NetOpsBench
Benchmark Runs

Benchmark Methodology

What NetOpsBench measures and how diagnosis outputs are scored.

NetOpsBench evaluates whether an agent can detect a network state, localize faults, classify the fault type, and do so with measurable runtime cost. Scoring is localization-first: detecting a fault is required, but useful credit comes from identifying the correct device and interface.

Evaluation target

Each benchmark case pairs a generated scenario with ground truth:

  • expected verdict: fault_detected or network_healthy;
  • expected fault type for fault cases;
  • expected device;
  • expected interface when the fault is interface-applicable;
  • accepted peer-side equivalents for symmetric link-like faults.

The agent returns a DiagnosisResult with verdict, findings, confidence, evidence, reasoning, and optional metadata such as tool calls or token usage.

Test suite

All topologies use a spine-leaf fabric. Scale increases both switch count and Pingmesh endpoint density.

ScaleSpinesLeafsClientsNetwork devices
XS2224
Small2486
Medium481612
Large4166420

The benchmark covers twelve canonical fault types:

CategoryFault types
Linklink_down, link_flapping
Routingblackhole_route, static_route_misconfig, bgp_neighbor_misconfig, route_policy_misconfig
Impairmentmtu_mismatch, packet_loss, packet_corruption, high_latency
Systemdevice_down
ACLacl_misconfig

Each scale combines fault cases with healthy negative samples:

ScaleFault casesHealthy casesTotal
XS12214
Small12315
Medium24428
Large48452

Scenarios are generated from scenarios/specs/fault_campaign.yaml. Running netopsbench benchmark prepare --scales <scale> materializes YAML files under scenarios/generated/<scale>/.

Scoring dimensions

DimensionMeaning
Verdict qualityWhether the agent distinguishes faulted cases from healthy negative samples. The results page reports this as verdict F1-score.
Device localizationWhether the predicted device matches ground truth or an accepted equivalent.
Interface localizationWhether the predicted interface matches when interface-level ground truth exists.
Fault type classificationWhether the predicted fault label matches the ground-truth type.
Runtime efficiencyDiagnosis time, tool calls, and token usage.

Fault-case score is verdict-gated. If the agent does not return the correct fault verdict, localization score is zero.

When interface ground truth exists:

score = 0.5 * device_correct + 0.5 * interface_correct

When interface ground truth is unavailable, device localization receives the full localization score.

Healthy cases

Healthy negative samples evaluate false-positive control:

  • network_healthy receives full credit.
  • fault_detected and inconclusive receive zero.

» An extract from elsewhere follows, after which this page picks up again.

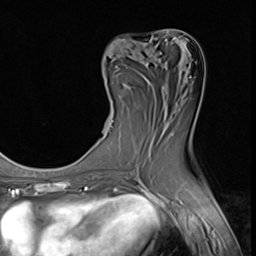
Breast MRI (dynamic contrast-enhanced), one axial slice. Position 23 of 64 along the scan axis. Cropped to one breast. Dynamic contrast-enhanced series, time point 2 of 9 at this slice position (early post-contrast). 3 T. TE 1.5 ms, TR 4.7 ms. 256 × 256 image matrix, field of view 215 × 215 mm. Female patient.
Annotated regions visible in this slice (semi-automatically segmented with operator editing):
- enhancing-tissue mask used for the functional tumour volume (all voxels passing the contrast-enhancement thresholds inside the analysis volume; usually the tumour): bounding box [x1, y1, x2, y2] px = [111, 101, 113, 123]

Localization and fault-type aggregates should be interpreted on positive fault cases, not healthy cases.

Symmetric locations

Some faults affect both ends of a link or path segment. For link_down, link_flapping, packet_loss, packet_corruption, high_latency, and mtu_mismatch, the scorer can accept an equivalent peer-side location when topology evidence proves both answers refer to the same impairment.

Optional semantic fault-type judge

Canonical string matching is the default. Set NETOPSBENCH_FAULT_TYPE_JUDGE_ENABLED=1 to allow an LLM judge for non-exact but semantically meaningful fault type descriptions, such as mapping "BGP peer AS mismatch" to bgp_neighbor_misconfig.

The judge affects only fault-type classification. Verdict, device localization, interface localization, and efficiency metrics remain deterministic. Reports include fault_type_judgment when semantic matching is used.

Aggregate report fields

MetricInterpretation
detection_accuracyFault/healthy verdict accuracy.
detection_f1Fault/healthy verdict F1-score used in the results plots.
device_localization_rateDevice-level troubleshooting precision.
interface_localization_rateInterface-level precision for applicable cases.
localization_composite_scoreCombined localization metric used for comparison.
average_scoreMean case score over the run.
avg_time_secondsMean diagnosis latency per case.
avg_tool_callsMean tool calls per case.

The scoring implementation lives in netopsbench.evaluator.scorer and session scoring helpers under netopsbench.platform.session.scoring.